Elles avaient ainsi considéré que « la divulgation des documents couverts par le secret professionnel causait à l’employeur un préjudice – résultant notamment de l’atteinte à sa réputation et de la perte de confiance de ses clients quant au dispositif de sécurité au sein de l’entreprise – supérieur à l’intérêt général ».

Estimant que Raphaël Halet pouvait être considéré « a priori » comme un lanceur d’alerte, les juges européens ont toutefois jugé que les documents qu’il avait divulgués « n’avaient pas un intérêt suffisant pour qu’il puisse être acquitté », la Cour d’appel luxembourgeoise ayant par ailleurs « examiné minutieusement » le dossier.

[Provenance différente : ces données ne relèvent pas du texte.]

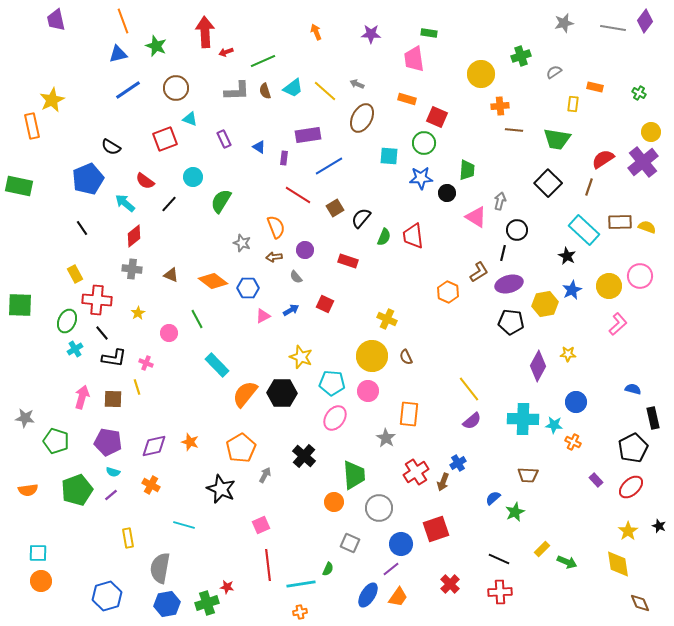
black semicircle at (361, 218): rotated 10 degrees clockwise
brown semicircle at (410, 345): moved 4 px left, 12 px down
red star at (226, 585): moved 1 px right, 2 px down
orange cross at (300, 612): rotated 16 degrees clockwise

La CEDH observe également que la justice luxembourgeoise avait tenu compte « à titre de circonstance atténuante, du ‘caractère désintéressé' » du geste de Raphaël Halet « pour lui infliger uniquement une amende d’un montant plutôt faible ». Elle en conclut que cette sanction « relativement modérée » ne produisait « pas un effet réellement dissuasif sur l’exercice de la liberté du requérant ni d’autres salariés ».

Le « combat d’une vie »

Employé par PricewaterhouseCoopers (PwC), Raphaël Halet avait dénoncé auprès d’un journaliste la pratique des « rescrits fiscaux », qui permettait à de nombreuses multinationales de bénéficier de conditions très avantageuses accordées par le fisc luxembourgeois.

Il avait ainsi communiqué, en octobre et décembre 2012, 16 documents utilisés par ce journaliste dans le cadre de l’émission télévisée « Cash Investigation » diffusée en juin 2013 sur la chaîne de télévision France 2.

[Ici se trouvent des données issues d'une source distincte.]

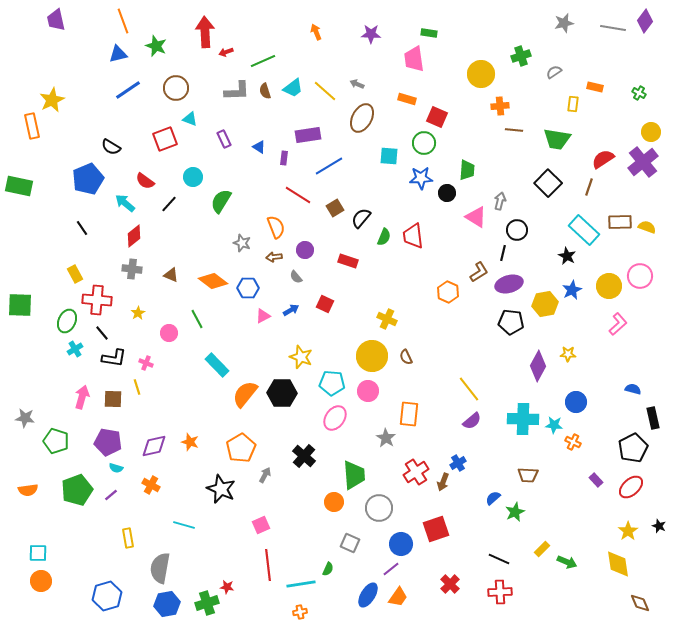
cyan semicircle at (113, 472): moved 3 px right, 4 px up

Dans une interview accordée en mai à l’AFP, Raphaël Halet avait de nouveau dénoncé le « montage industriel de l’évasion fiscale » pratiqué à l’époque au Luxembourg, espérant que la justice européenne lui reconnaîtrait le « statut de lanceur d’alerte ». Ce « marathon » judiciaire est le « combat d’une vie », avait-il souligné.

Avant lui, un autre informateur, Antoine Deltour, auditeur auprès de PwC, avait copié en 2010, à la veille de son départ du cabinet consécutif à sa démission, 45.000 pages de documents confidentiels, dont 20 000 pages de documents fiscaux portant sur 538 dossiers, rappelle encore la CEDH. Ces documents avaient été remis au journaliste qui, tout comme ce premier informateur, avait été acquitté, preuve, selon la CEDH, que les autorités luxembourgeoises s’étaient « livrées à une analyse circonstanciée » de l’affaire.

Le scandale des Luxleaks avait éclaboussé l’ancien président de la Commission européenne et Premier ministre luxembourgeois (1995-2013) Jean-Claude Juncker qui avait reconnu une « grave erreur », concédant avoir « attendu trop longtemps avant de réagir ».